Estimates for just anything are not going to cut it.
These people are driven by data, structure and documentation.
This is another instance during which the binders of information collected during the CIMS documentation process come in handy.
While executive-level people can be concerned about people and programs, they respond more favorably to messages that skip the minor details and link directly to real business issues.
Some of the phrases that capture their attention include “increase revenue,” “decrease operating expenses,” “improve customer satisfaction,” “beat the competition,” “improve employee performance,” and “improve reputation.”
It is critical to validate what the cleaning staff are doing and how.
Any presentations backed with structure or by a standard work well in the boardroom.
Executives are not going to see more comprehensive data or documentation through any management and operations program for the cleaning industry other than CIMS.
Each element aligns with business objectives that speak to organizational leaders.
A quality system includes defining cleaning service requirements, implementing a quality plan, measuring performance, obtaining relevant customer feedback, and committing to actual improvement.

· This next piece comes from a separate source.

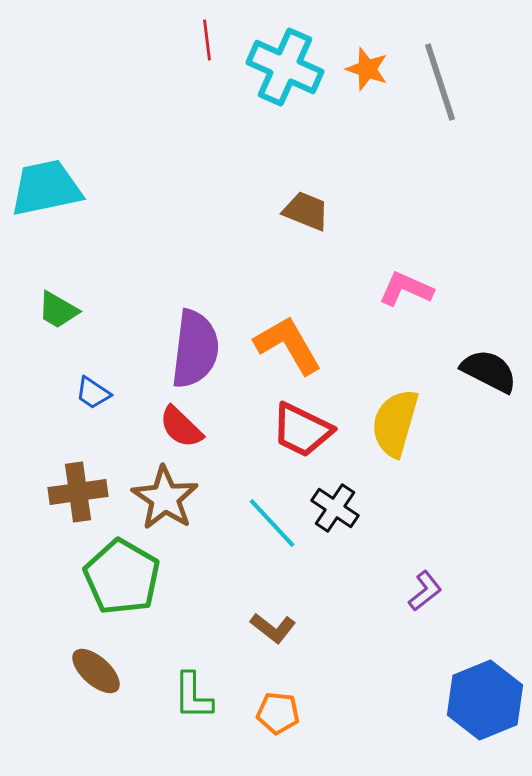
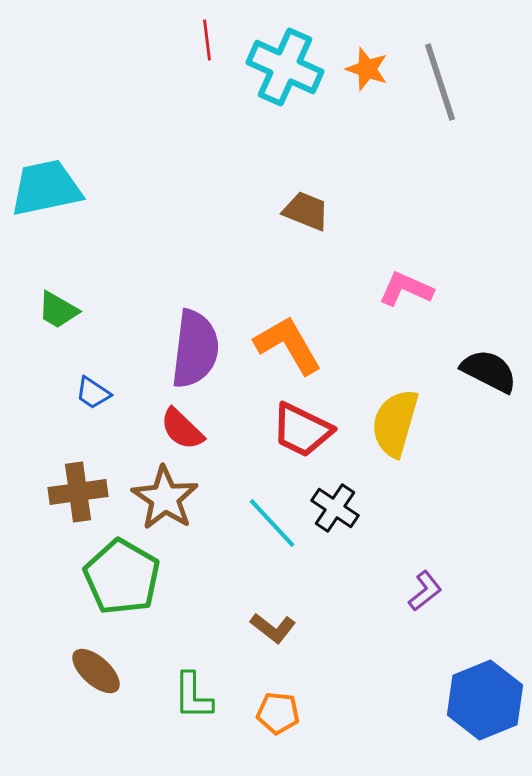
red semicircle: moved 1 px right, 2 px down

Executive points of interest: This piece articulates what is being done and how; aims to decrease operating expenses and increase revenue; promises execution of a detailed plan.
A service delivery plan hones in on customer-related processes to ensure customers’ needs are being met and service is provided as expected.
Executive points of interest: Improved customer satisfaction; beat the competition.
From hiring and training to actual delivery of service, an organization’s human resources, including both management and cleaning personnel, must be prepared to uphold the organization’s commitment to quality.
Executive point of interest: Improved employee performance.
Health, safety and environmental stewardship
This includes processes, systems and documentation covering the organization’s commitment to health, safety and environmental stewardship.
Executive points of interest: Improve reputation; decrease operating expense; decrease impact on human health and environment.
Lastly, use the management commitment element to drive home the need for support from management and leadership to ensure success.
Dave Frank is a 30-year industry veteran and the president of the American Institute for Cleaning Sciences. AICS is the registrar for the ISSA Cleaning Industry Management Standard certification program.